OPTIMIZE: 3-Month DAPT Safe with ZES

San Francisco, CA—Arctic-Interruption shows no added benefit, potential harm of prolonged DAPT

Results of two randomized studies presented Thursday at TCT 2013 provide further evidence that shorter-term dual antiplatelet therapy (DAPT) lasting 3 months may be safe with second-generation DES, and prolonged therapy beyond 1 year may be harmful.  

faust.thurs.31Results of the OPTIMIZE trial showed the noninferiority of 3-month DAPT to standard 12-month therapy after implantation of a zotarolimus-eluting stent (ZES; Endeavor, Medtronic). Importantly, abbreviated DAPT did not increase the risk of stent thrombosis, according to findings presented by Fausto Feres, MD, PhD, of Instituto Dante Pazzanese de Cardiologia in São Paulo, Brazil, and simultaneously published in JAMA. 


For the trial, 3,119 patients with stable CAD or low-risk ACS undergoing PCI with a second-generation ZES were randomized to 3 months (n=1,563) or 12 months (n=1,556) of DAPT (100-200 mg aspirin and 75 mg clopidogrel daily).    

At 1 year, there was no difference between 3-and 12-month DAPT in rates of the primary endpoint of NACCE (all-cause death, MI, stroke or major bleeding), meeting the criteria for noninferiority (see Figure). 

 After 3 months, ARC-defined definite or probable stent thrombosis rates were similar between the 3- and 12-month DAPT groups (0.3% vs. 0.1%; P=.18). 

Feres concluded that, consistent with other recent studies, OPTIMIZE shows that second-generation DES may not always require 12 months of DAPT to reduce the risk of thrombotic events. The findings may be especially relevant for patients at high risk for bleeding following PCI, such as the elderly or those with a history of hemorrhagic events, he added.

Commenter Dean J. Kereiakes, MD, of The Christ Hospital Heart and Vascular Center in Cincinnati, Ohio, said the study design is flawed by inclusion of both efficacy and safety measures in a composite primary endpoint since the component event rates are discordant and lack power to detect clinically meaningful differences. However, several panel members questioned the clinical relevance of the criticism. Kereiakes observed that extrapolation from OPTIMIZE to current clinical practice may be difficult due to the trial’s exclusion of biomarker-positive ACS patients, and use of ZES only and a nonstandardized clopidogrel preload. 


More bleeding with prolonged DAPT

Results of the ARCTIC-INTERRUPTION trial, presented by Gilles Montalescot, MD, PhD, of Centre Hospitalier Universitaire Pitié-Salpêtrière in Paris, found no benefit and greater risk of bleeding events when DAPT was continued beyond 12 months. The study was the second half of the randomized ARCTIC trial, which tested adjustment of antiplatelet therapy based on platelet function testing. At 1 year after stenting, roughly half of the original randomized cohort (n = 1,259), who were at lower risk than the overall population, were randomly assigned to either stop DAPT or continue it for up to 18 months. 
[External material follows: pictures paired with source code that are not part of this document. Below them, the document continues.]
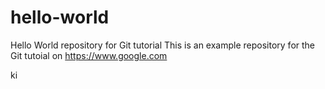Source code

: # hello-world
Hello World repository for Git tutorial
This is an example repository for the Git tutoial on
https://www.google.com

ki
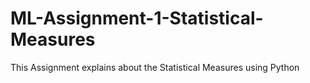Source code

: # ML-Assignment-1-Statistical-Measures
This  Assignment explains about the Statistical Measures using Python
At follow-up, there was no difference in the primary endpoint (composite of death, MI, ST or urgent revascularization) between patients who did or did not stop DAPT (4.3% vs. 3.8%; HR 1.17; 95% CI .68-2.03; P=.575). All ischemic endpoints, including death, were similar. However, those who discontinued DAPT experienced a lower rate of major or minor bleeding (0.5% vs. 1.9%; HR 0.26; 95% CI 0.07-0.91; P=.035).
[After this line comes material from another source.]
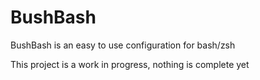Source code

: # BushBash
BushBash is an easy to use configuration for bash/zsh

This project is a work in progress, nothing is complete yet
But session panelist Paul A. Gurbel, MD, of Sinai Center for Thrombosis Research, Baltimore, said he was reluctant to draw any conclusions about DAPT duration from the study because it was underpowered to assess stent thrombosis. Moreover, he suggested future studies should include a measure of thrombotic risk.


OPTIMIZE was funded by Medtronic.

Feres reports receiving consultant fees/honoraria from Biosensors International, Eli Lily, Medtronic CardioVascular, Sanofi-Aventis and Terumo. 
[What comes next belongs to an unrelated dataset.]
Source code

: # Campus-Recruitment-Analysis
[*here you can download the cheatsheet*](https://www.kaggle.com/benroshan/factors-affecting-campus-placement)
Gurbel reports receiving grants and consultant fees from several pharmaceutical manufacturers.

Kereiakes reports receiving consulting fees from Abbott Vascular, Ablative Solutions, Boston Scientific, HCRI, Medpace and REVA Medical. 

Montalescot reports receiving research grants or consultant/lecture fees from several device and pharmaceutical manufacturers.